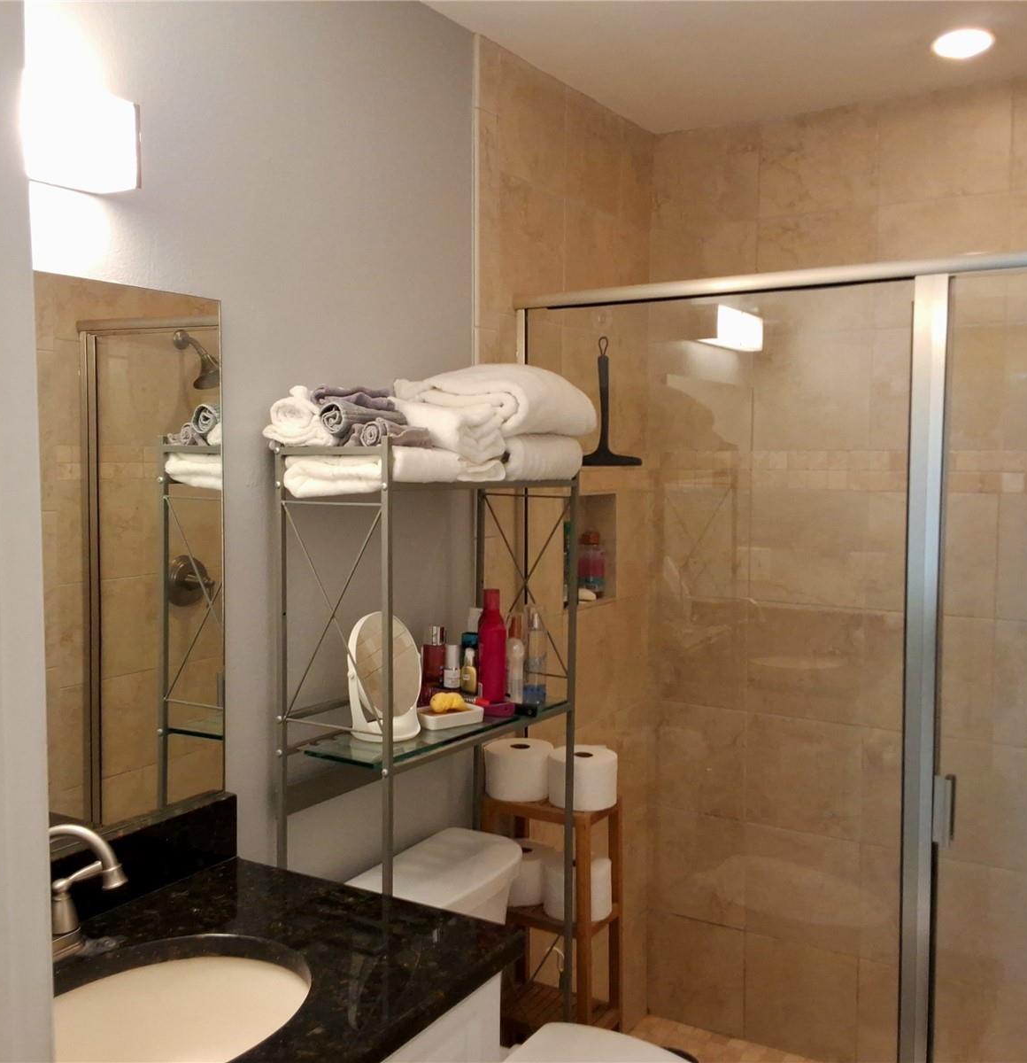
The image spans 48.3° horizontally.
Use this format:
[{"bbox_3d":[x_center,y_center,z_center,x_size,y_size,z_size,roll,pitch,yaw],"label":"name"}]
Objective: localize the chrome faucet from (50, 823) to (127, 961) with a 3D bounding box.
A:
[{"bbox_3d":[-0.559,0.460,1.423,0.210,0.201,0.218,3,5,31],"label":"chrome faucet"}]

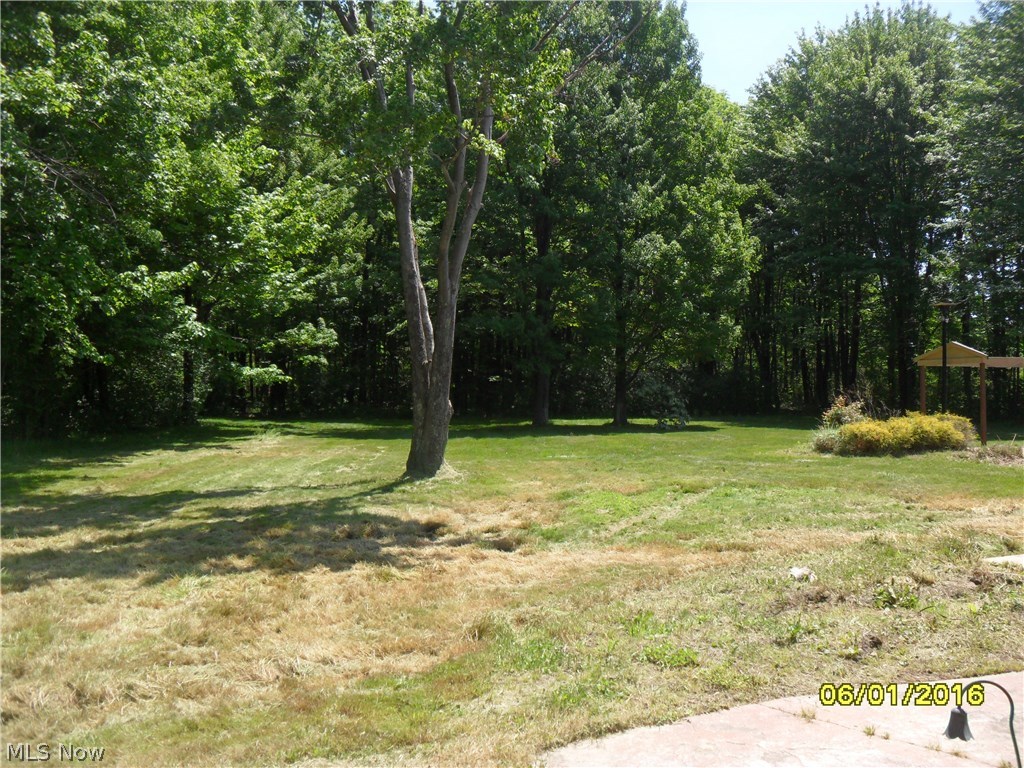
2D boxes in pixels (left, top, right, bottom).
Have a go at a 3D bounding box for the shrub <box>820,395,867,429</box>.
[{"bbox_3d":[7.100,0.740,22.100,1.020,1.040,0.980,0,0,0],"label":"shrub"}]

━━━━━━━━

[課題]: 上記の記録から「shrub」という語を含む行をすべて選び出し、そのまま書き写してください。

[解答]:
Have a go at a 3D bounding box for the shrub <box>820,395,867,429</box>.
[{"bbox_3d":[7.100,0.740,22.100,1.020,1.040,0.980,0,0,0],"label":"shrub"}]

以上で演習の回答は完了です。